Volume of Electronic Prescriptions Continues to Rise

Ken Terry

August 17, 2016

Seventy-seven percent of all drug prescriptions written last year in the United States were digital, according to the 2015 National Progress Report of Surescripts, the nation's leading company that electronically connects physician offices with pharmacies. That's a significant increase from the 67% of prescriptions that were sent online in 2014 and the 58% recorded in 2013, a company news release pointed out.

The percentage of prescribers who wrote and transmitted prescriptions electronically remained at about 58% in both 2014 and 2015, said Paul Uhrig, executive vice president and chief administrative, legal, and privacy officer of Surescripts, in an interview with Medscape Medical News. He attributed the rise in the percentage of prescriptions sent electronically to two factors: increased utilization of e-prescribing technology and increased adoption of electronic prescribing of controlled substances (EPCS).

Uhrig said the growth in utilization was related to familiarity and experience. "The longer that prescribers are on the [Surescripts] network, the greater their usage [of e-prescribing]," he explained.

################

*TASK 1*
According to the article on electronic prescriptions, what share of all drug prescriptions written in the United States in 2015 were digital?
*TASK 2*
Rewrite the part of the article on electronic prescriptions starting with "Seventy-seven percent of" and going on through "release pointed out.", with "drugstores" substituted for "pharmacies".

################

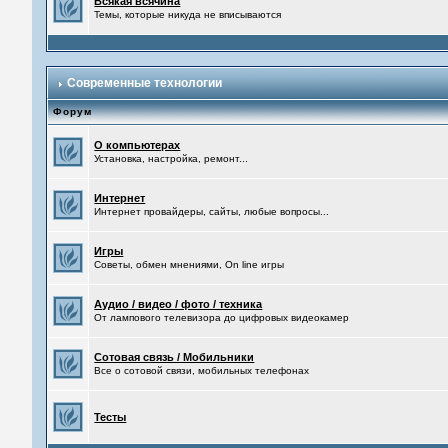
Всякая всячина
Темы, которые никуда не вписываются
Современные технологии
Форум
О компьютерах
Установка, настройка, ремонт...
Интернет
Интернет провайдеры, сайты, любые вопросы...
Игры
Советы, обмен мнениями, On line игры
Аудио / видео / фото / техника
От лампового телевизора до цифровых видеокамер
Сотовая связь / Мобильники
Все о сотовой связи, мобильных телефонах
Тесты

################

*EXERCISE SOLUTION 1*
Seventy-seven percent

*EXERCISE SOLUTION 2*
Seventy-seven percent of all drug prescriptions written last year in the United States were digital, according to the 2015 National Progress Report of Surescripts, the nation's leading company that electronically connects physician offices with drugstores. That's a significant increase from the 67% of prescriptions that were sent online in 2014 and the 58% recorded in 2013, a company news release pointed out.